I regularly give talks on social media and the importance of LinkedIn for professionals and entrepreneurs. Last week I decided to take some of my own medicine.

I’ve had the same LinkedIn bio for the last three years. I decided it was time to audit my profile.

This task seemed routine until I took a birds-eye view of what I’d just done.

At the end of changing my LinkedIn status, I realized the following:

– I’m a different person
– My values have changed
– I now have a real sense of clarity
– I know what I want
– I know my value

“Many LinkedIn bio’s are nothing more than a used car salesman’s brochure about how good they are”

 

Reading my old bio.

I saw the person I was three years ago. I was lost and looking for significance and meaning. I thought that being associated with tech was cool.

Now, three years on, my new bio has made me realize the following:

1. Finding out who you are is cool
2. Knowing your value and your strengths is cool
3. Being crystal clear on your goals is cool
4. Seeing the growth you’ve gone through is cool

 

A new bio showed me growth.

The original bio was trying to play it safe. It talked about being an intrapreneur instead of an entrepreneur because I was worried about what the people I work with might think.

Maybe if people think I’m an entrepreneur, then they will be fearful of me leaving or stealing their good ideas to go off and do a startup again.

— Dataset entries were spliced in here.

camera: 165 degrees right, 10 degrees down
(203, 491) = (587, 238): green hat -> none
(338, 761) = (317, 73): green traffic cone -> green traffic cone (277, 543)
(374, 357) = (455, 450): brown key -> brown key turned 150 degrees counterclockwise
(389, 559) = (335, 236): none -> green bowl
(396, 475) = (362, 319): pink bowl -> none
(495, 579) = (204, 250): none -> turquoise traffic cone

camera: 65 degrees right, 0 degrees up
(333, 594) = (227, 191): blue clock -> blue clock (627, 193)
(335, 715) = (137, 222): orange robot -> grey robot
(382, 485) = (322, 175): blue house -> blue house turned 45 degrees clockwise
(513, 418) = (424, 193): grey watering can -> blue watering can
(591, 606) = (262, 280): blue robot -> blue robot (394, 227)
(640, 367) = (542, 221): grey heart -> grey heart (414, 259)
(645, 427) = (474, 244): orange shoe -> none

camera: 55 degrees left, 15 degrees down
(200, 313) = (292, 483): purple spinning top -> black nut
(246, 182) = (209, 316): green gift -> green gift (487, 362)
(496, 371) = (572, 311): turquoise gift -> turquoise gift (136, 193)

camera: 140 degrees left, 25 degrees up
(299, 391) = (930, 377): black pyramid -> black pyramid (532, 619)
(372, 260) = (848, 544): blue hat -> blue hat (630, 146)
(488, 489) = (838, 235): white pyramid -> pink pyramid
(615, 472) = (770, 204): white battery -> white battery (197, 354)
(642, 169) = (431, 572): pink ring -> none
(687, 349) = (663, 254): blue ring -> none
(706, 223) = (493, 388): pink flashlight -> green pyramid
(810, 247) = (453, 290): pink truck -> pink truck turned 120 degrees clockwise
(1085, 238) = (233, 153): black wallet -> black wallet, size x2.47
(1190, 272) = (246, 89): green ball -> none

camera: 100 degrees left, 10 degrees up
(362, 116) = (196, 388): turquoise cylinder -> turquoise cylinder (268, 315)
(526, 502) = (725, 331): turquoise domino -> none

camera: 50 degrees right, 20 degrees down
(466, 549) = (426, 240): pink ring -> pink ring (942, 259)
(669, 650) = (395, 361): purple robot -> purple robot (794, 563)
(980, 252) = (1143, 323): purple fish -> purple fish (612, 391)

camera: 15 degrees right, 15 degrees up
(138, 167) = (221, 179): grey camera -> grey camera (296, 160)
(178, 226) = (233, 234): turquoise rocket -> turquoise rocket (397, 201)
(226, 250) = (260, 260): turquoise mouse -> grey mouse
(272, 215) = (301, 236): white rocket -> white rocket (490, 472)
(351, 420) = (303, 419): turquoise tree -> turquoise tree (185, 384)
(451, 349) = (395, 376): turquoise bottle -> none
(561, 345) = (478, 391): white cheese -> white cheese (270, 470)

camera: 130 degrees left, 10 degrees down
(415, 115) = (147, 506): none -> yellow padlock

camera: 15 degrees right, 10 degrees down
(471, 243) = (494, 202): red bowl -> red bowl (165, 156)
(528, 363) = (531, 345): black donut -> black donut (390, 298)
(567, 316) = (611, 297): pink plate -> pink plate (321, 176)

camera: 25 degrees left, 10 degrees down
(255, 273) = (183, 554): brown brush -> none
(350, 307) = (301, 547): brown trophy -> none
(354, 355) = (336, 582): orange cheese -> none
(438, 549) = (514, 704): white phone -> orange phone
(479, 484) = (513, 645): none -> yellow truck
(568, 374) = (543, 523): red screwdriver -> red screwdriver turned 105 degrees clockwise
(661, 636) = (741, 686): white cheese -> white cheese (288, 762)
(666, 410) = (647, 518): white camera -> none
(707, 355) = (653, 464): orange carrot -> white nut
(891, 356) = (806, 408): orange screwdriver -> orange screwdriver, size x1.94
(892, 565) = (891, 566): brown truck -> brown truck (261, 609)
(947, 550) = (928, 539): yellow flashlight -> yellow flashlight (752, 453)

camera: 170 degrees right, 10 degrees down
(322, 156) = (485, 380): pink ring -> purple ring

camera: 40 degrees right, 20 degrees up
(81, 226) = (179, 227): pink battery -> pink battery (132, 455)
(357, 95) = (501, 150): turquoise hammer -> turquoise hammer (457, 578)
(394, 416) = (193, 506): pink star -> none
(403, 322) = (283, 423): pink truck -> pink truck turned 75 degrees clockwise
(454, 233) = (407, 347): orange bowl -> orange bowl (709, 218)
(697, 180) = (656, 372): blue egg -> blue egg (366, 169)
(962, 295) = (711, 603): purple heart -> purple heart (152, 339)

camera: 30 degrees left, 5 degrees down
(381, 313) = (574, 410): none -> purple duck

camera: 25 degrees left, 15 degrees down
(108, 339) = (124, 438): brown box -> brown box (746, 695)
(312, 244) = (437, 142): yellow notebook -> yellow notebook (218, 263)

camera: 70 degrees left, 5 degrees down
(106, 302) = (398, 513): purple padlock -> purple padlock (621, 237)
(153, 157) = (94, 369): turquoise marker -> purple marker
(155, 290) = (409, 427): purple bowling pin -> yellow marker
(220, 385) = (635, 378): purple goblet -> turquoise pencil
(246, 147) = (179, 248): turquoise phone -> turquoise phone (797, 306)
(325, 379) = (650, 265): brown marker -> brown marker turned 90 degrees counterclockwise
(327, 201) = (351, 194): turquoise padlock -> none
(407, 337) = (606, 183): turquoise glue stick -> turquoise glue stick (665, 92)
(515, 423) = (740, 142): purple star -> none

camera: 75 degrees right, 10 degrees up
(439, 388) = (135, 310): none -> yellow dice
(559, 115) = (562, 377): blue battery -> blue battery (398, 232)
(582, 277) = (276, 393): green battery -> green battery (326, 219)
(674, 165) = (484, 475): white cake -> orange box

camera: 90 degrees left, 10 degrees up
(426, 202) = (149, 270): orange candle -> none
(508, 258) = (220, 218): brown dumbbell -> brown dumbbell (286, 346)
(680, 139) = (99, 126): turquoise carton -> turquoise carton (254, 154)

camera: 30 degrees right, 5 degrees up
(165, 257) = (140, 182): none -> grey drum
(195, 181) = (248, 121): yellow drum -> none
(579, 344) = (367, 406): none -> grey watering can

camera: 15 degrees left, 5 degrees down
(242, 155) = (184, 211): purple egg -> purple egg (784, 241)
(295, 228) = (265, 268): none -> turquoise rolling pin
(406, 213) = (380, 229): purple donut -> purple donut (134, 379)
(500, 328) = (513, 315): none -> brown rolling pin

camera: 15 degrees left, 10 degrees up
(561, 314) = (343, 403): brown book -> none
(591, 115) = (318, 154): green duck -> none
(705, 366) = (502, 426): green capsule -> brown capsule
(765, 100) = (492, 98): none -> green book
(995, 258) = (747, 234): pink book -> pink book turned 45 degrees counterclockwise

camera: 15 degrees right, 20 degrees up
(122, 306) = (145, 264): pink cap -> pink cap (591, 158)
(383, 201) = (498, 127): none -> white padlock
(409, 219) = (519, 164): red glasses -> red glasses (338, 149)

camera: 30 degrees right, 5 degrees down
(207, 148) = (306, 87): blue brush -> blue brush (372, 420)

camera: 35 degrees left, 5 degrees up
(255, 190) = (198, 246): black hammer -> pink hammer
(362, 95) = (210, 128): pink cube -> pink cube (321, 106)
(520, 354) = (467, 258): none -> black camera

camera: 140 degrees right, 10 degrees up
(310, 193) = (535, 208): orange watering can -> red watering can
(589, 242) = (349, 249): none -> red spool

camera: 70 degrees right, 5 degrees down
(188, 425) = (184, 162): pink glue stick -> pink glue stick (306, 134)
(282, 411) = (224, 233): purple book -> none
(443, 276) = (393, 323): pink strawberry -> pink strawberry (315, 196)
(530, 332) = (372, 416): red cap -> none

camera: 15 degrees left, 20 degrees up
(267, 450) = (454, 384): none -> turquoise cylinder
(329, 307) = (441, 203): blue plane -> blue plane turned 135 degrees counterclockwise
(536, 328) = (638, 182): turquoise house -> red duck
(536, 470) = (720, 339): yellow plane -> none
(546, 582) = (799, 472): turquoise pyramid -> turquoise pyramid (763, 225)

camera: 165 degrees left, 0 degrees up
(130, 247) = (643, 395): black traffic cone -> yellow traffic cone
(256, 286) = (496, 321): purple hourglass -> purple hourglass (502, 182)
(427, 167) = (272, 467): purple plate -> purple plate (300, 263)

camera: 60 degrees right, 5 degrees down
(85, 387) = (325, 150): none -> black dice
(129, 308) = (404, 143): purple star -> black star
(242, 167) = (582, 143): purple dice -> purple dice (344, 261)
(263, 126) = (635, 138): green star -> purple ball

Maybe if I sound like too much of an expert, then people will ask me to do public speaking about my passion. Three years ago, public speaking was the scariest thing in the world to me. Not anymore.

Maybe if I show too much emotion, then people will think I’m weak. Wrong again Timbo. Raw emotion attracts people to your mission. People are crying out to feel something and be move and influenced by emotion. Showing raw emotion takes courage.

 

Job titles, money and status became almost meaningless.

My original bio was all about fancy job titles, my status in society as some sort of tech guru and money. Three years on, multiple near-death experiences including a cancer scare, made me all see the truth: what matters is how you lived and who you’ve become.

“No one remembers job titles, but everyone remembers the sort of person you are”

Don’t be a knob. Entitlement, ego and being pretentious will repel everything good that you have the opportunity to grab for yourself.

 

It’s not about you.

The three-year-old bio was about me and how good I was. The new bio is not about me at all. The new bio is about how I can serve. The new bio is about putting out positivity and life-changing concepts into the world. A bio should tell someone more than just who you are.

 

My priorities became super simple.

The old bio said I was a jack of all trades, master of none. I said in the old bio I was a banker, tech expert, intrapreneur, entrepreneur, blogger, business expert, coach and god knows what else. It was just too messy. Three years on, the new bio is crystal clear: I’m a blogger and I work with tech companies.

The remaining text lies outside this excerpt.